# Ipod Classic 80 Gb à un problème incompréhentible



## micky95 (30 Avril 2008)

Bonjour à tous, comme dit dans le titre, je possède un Ipob 80 Gb classic (superbe machine) Mais ...quand il s'agit de charger des chansons depuis Itunes sur l' Ipod ca beug...J' ai essayé mainte fois de le restaurer mais lorsqu' il synchronisait la musique tout se déroule normalement puis il se stoppe sur une chanson et y reste, et Itunes se bloque... le seul moyen que j' ai trouvé pour palier au problème, c' est de mettre la musique manuellement mais la encore certaines chansons le font se bloquer et la je tire la prise (c est pas correct mais ca débloque Itunes et le Ipod) Avec les films il fais aussi ca, et ca n évolue pas du tout, j ai laissé 4 heures pour voir si ca chargeait au ralenti mais tout était encore bloqué et rien n' avait évolué... Que faire ???

Merci pour vos réponses


----------



## jolicrasseux (6 Mai 2008)

Je ne peux pas t'aider, mais retirer la prise USB sans déconnecter avant peut très bien bousiller tes logiciels ou ta musique. 
A ta place, je repartirais à zéro.
Recharger tout !


----------



## hamoniak (16 Octobre 2008)

Bonjour, j'ai le meme probleme (détaillé dans un post : "probleme de synchronisation ipod classic").

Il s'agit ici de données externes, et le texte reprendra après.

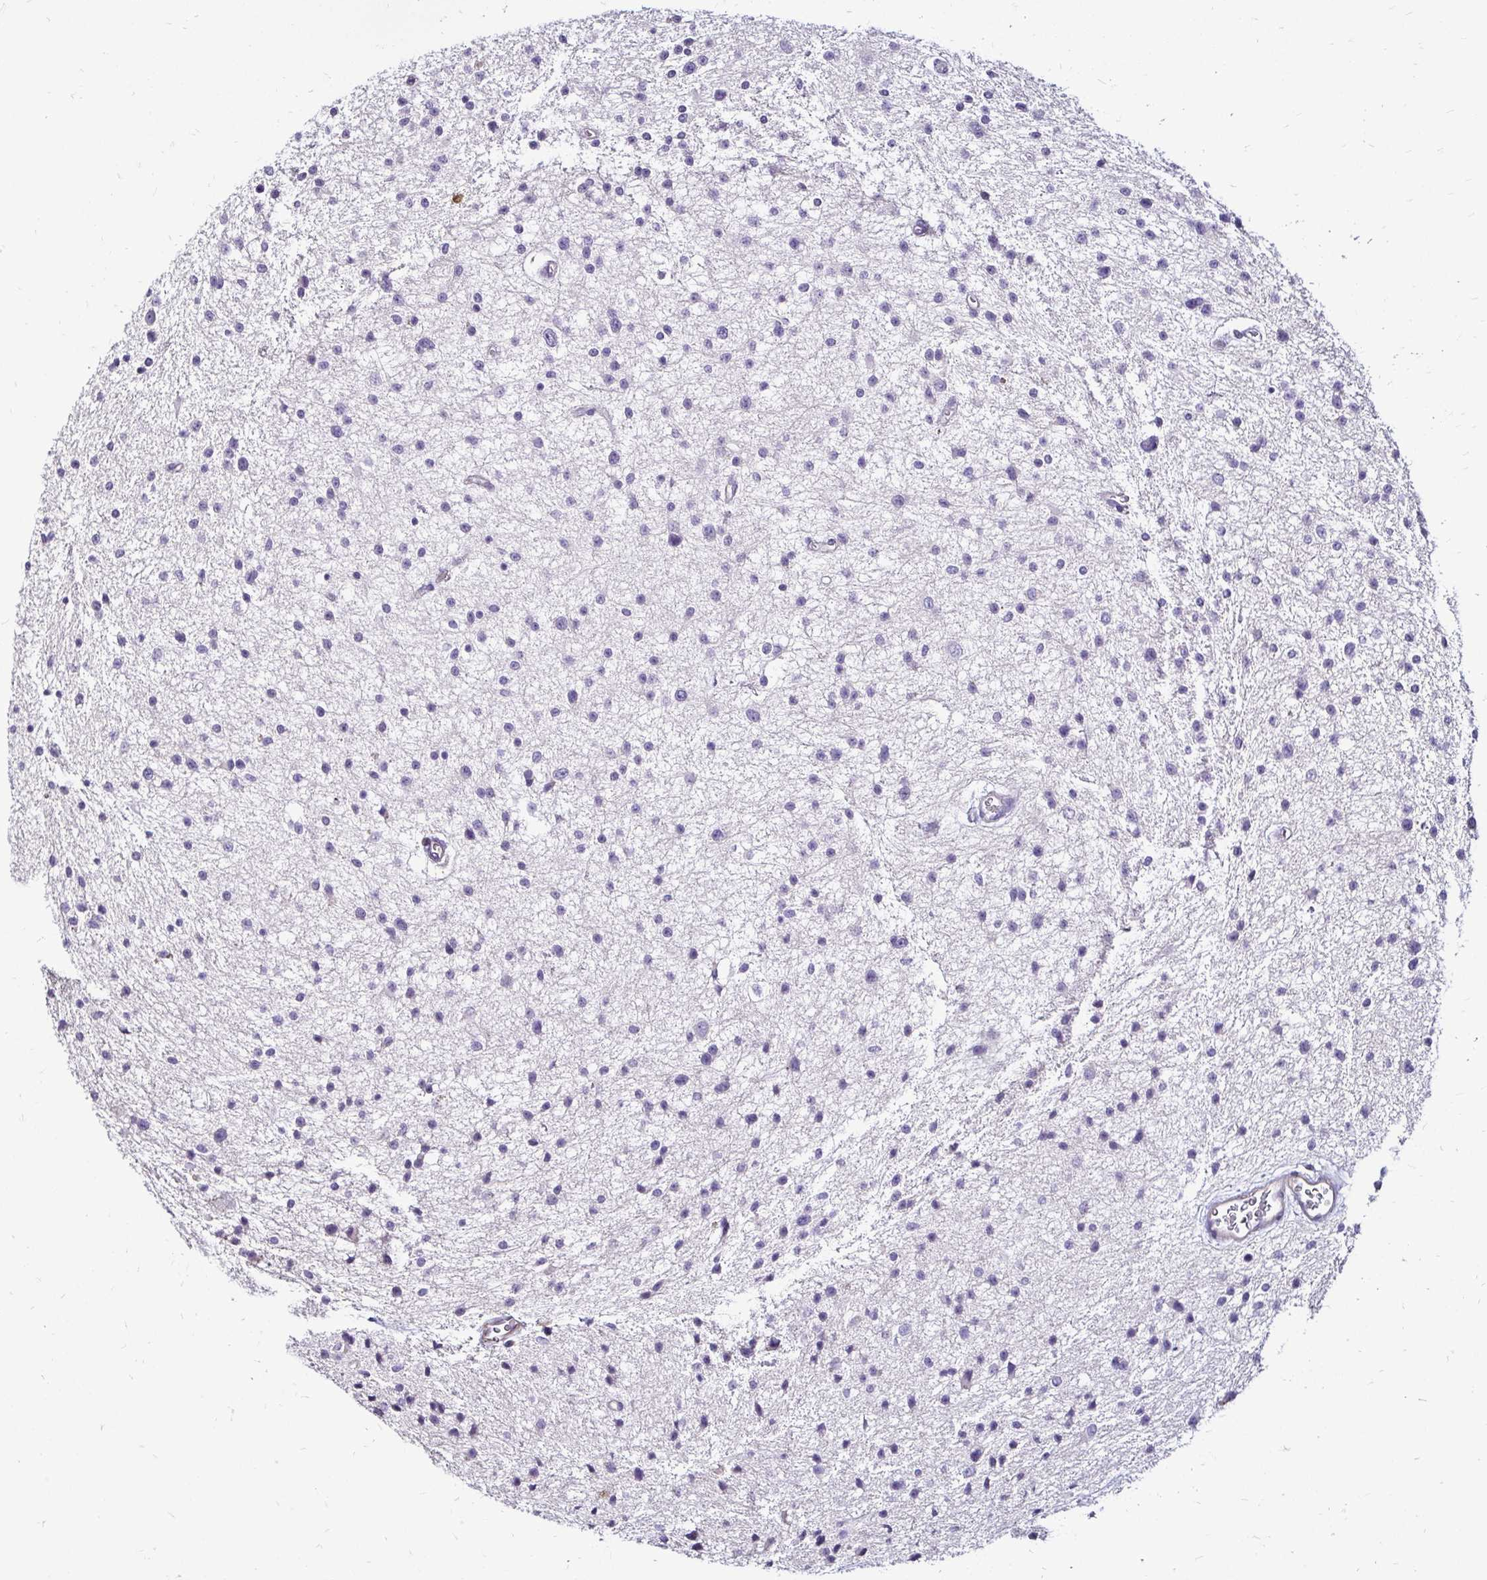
{"staining": {"intensity": "negative", "quantity": "none", "location": "none"}, "tissue": "glioma", "cell_type": "Tumor cells", "image_type": "cancer", "snomed": [{"axis": "morphology", "description": "Glioma, malignant, Low grade"}, {"axis": "topography", "description": "Brain"}], "caption": "Immunohistochemical staining of glioma shows no significant positivity in tumor cells.", "gene": "ZFP1", "patient": {"sex": "male", "age": 43}}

Si tu as trouvé LA solution a ton probleme, je suis preneur !!

pour faire court, dans mon cas j'en ai déduit a un probleme de surchauffe car apres un long moment de repos (non branché) ça remarche pour quelques Gigas de transfert et apres c'est reparti pour de nouveaux plantages...

des suggestions ?
Merci


----------